Среди этих руководств можно указать на книгу d’Albalat: L’Art d’'ecrire enseign'e en vingt lecons[45]
(1900), как на сочинение, заслужившее самые серьезные и одобрительные отзывы французской прессы. Автор его добросовестно вооружается против наводнения языка пошлостями и создает практический метод, с помощью которого можно достигнуть связности и плавности речи и тонкости выражений. Он определяет стиль как «искусство схватывать внутреннее значение слов и их соотношения» (l’art de saisir la valeur des mots et les rapports entre eux), a талант, по его мнению, заключается в том, чтобы не сухо пользоваться словами, а открывать оттенки, образы и чувства, возникающие от их соединения. Но он, видимо, забывает то обстоятельство, что большая часть умственной работы ускользает от нашего сознания, что самое большое терпение и старания не одарят человека творческим воображением и что анализ стиля следовало бы начать с исследования внутреннего образа, который предшествует устному или письменному изложению. «Если бы и существовала возможность передать дар художественного изложения, — замечает Реми де Гурмон, — это значило бы научить ходить, слышать, воспринимать мир всеми чувствами, и применение на практике теории стиля было бы попыткой показать, как сливаются между собою и проникаются друг другом эти два мира — мир слов и мир чувства».Самое обучение в школе, как оно ведется уже целый век без существенных изменений, способствует склонности к готовой фразе.

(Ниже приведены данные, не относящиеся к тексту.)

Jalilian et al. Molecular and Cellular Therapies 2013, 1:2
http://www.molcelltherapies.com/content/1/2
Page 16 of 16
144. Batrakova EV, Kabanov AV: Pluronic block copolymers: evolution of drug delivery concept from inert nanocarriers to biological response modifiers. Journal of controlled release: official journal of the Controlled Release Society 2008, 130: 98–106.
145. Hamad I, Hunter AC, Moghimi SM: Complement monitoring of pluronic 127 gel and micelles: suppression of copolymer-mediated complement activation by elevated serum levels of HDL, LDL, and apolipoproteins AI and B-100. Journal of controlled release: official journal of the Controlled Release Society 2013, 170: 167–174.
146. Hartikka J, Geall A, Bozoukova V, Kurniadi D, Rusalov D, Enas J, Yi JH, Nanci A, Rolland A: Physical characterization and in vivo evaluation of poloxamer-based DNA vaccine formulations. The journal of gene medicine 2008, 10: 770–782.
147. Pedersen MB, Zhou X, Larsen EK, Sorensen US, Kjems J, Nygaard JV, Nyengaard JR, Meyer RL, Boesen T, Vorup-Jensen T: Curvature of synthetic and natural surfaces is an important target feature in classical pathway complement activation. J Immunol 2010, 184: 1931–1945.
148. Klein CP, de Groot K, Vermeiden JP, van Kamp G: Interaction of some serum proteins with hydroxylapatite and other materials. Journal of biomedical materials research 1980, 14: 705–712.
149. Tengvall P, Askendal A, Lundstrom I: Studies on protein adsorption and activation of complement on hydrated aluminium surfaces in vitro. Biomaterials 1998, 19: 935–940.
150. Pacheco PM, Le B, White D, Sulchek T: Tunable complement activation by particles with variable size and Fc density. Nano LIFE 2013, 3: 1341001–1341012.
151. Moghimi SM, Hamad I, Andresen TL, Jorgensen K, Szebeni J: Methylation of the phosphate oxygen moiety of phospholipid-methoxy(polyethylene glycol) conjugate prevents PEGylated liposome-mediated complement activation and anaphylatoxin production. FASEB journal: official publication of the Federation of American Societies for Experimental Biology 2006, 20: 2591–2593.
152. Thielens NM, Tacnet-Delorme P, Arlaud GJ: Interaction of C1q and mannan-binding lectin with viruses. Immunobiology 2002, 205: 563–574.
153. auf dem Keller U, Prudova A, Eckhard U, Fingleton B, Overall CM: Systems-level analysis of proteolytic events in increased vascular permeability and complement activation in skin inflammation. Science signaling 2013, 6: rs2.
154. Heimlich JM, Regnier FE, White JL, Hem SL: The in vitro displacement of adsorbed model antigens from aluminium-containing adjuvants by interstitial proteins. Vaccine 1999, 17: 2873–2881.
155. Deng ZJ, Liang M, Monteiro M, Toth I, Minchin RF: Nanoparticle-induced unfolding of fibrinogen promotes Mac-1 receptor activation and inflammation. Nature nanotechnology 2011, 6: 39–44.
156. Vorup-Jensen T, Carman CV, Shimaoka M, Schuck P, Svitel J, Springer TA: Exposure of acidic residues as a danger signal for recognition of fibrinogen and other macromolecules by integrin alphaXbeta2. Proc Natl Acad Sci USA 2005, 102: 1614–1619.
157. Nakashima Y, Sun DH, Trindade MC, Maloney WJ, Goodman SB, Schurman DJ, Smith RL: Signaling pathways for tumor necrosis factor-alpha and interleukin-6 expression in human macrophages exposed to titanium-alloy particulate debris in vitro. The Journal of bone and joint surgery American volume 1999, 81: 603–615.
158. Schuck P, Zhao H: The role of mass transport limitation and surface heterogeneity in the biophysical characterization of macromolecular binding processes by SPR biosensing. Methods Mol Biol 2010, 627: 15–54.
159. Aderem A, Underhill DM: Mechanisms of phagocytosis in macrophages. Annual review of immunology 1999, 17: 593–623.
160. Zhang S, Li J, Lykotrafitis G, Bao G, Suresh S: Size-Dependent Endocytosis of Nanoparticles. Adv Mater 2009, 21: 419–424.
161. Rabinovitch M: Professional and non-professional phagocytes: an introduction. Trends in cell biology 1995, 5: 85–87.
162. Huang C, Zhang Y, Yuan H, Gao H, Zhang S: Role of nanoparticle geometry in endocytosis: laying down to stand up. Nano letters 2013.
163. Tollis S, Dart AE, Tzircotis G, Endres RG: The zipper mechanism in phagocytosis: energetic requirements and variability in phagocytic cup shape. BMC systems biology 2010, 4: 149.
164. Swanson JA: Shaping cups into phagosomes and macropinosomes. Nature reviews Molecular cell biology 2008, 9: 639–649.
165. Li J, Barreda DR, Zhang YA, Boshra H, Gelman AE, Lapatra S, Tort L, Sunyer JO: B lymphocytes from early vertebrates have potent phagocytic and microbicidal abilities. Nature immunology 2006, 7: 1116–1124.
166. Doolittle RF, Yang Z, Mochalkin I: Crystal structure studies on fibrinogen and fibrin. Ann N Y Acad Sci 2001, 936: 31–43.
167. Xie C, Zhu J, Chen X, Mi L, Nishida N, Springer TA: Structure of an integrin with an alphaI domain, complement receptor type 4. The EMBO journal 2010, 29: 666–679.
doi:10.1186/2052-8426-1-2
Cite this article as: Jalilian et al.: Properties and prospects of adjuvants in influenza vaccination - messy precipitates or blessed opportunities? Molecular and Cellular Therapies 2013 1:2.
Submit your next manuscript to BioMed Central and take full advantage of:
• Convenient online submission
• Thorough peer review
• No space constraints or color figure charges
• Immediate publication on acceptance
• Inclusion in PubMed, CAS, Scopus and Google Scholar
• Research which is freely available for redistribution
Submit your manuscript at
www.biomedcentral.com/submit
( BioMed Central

Главная цель его — развить способность механического запоминания, и это убивает зачатки воображения и зрительную восприимчивость. Детей не учат смотреть и мыслить самостоятельно; можно подумать, что глаза им нужны лишь для того, чтобы читать, — приставные, временные глаза, которые они, по прочтении книги, могли бы спрятать в карман, как учитель прячет очки, сложив их в футляр. Между тем, ничто не может так развить активную деятельность памяти, как способность воспринимать зрением внешний мир. Рассказать то, что мы видели, значит анализировать образ, что требует непосредственного участия нашего сознания; сказать же то, что мы слышали или прочли, — значит повторить слова, быть может, так же пассивно, как это делает стена, от которой отскакивает звук.
Классические языки оказались надежным орудием в руках педагогов-схоластиков. Рабское цитирование классиков приучило умы к механическому запоминанию готовых фраз. Цитата есть порождение латыни. По словам настоятеля Лионского монастыря, автора вышеназванной энциклопедии, «она украшает речь и углубляет ее смысл». «Трудно найти более почтенные и удобные для углубления клише, чем цитаты из Виргилия и Цицерона! — говорит Реми де Гурмон. — Что может быть внушительнее этих фраз: „Quousque tandem abutere, Catilina, patientia nostra?“[46]
или „Timeo Danaos et dona ferentes“[47]? Их сомнительный и растяжимый смысл позволяет вставлять их всюду, где образуется пробел. Иногда невольно задаешься вопросом, каким образом несколько слов, выдернутых, как несколько ниточек, из великолепного одеяния уже угасшей поэмы, могли уцелеть в течение веков в человеческой памяти? Они говорят то, что писатель не умеет сказать сам; они заставляют смущенного читателя верить, что изрекающий их сокращает условным знаком целую гамму своих ощущений, тогда как он лишь тупо облекает свое бессилие в известную форму, воздействие которой испытал на самом себе».«Всякая мысль и фраза хороши только в общей связи с остальным, — замечает Ницше о вреде цитирования, — взятая отдельно, она портит целые страницы, обращая на себя особое внимание и как будто крича: смотри! Я драгоценный камень! Все остальное — жалкий, тусклый свинец. Всякое слово, всякая мысль чувствует себя хорошо только среди себе подобных. В этом мораль высшего стиля».
Таким образом, источником клише являются великие произведения, влияние которых распространилось на несколько поколений, если не на целые века, — и история клише была бы историей литературы в ее отношении к моде и вкусам разных эпох.
И так как всегда бывали люди, лишенные творческого воображения и тем не менее вступающие на литературное поприще, то пользование чужими фразами встречается во все времена. За каждым знаменитым автором следует целая плеяда, слепо повторяющая его слова и жесты. Эти усердные подражатели своей грубой лаской быстро обесцвечивают, опошляют, принижают их произведения. Кому из великих писателей не приходилось видеть еще при жизни, как их самые любимые и самые живые образы постепенно теряют краски, вянут и умирают, бессильно распростертые и пригвожденные к стихам и прозе бездарных сочинителей?
И нужно много времени, чтобы испорченное таким образом произведение возродилось к жизни; нужно, чтобы была забыта вся эта подражательная и посредническая литература, — и тогда только первоначальное творение, омытое и восстановленное, явится перед нами в своей прежней красоте.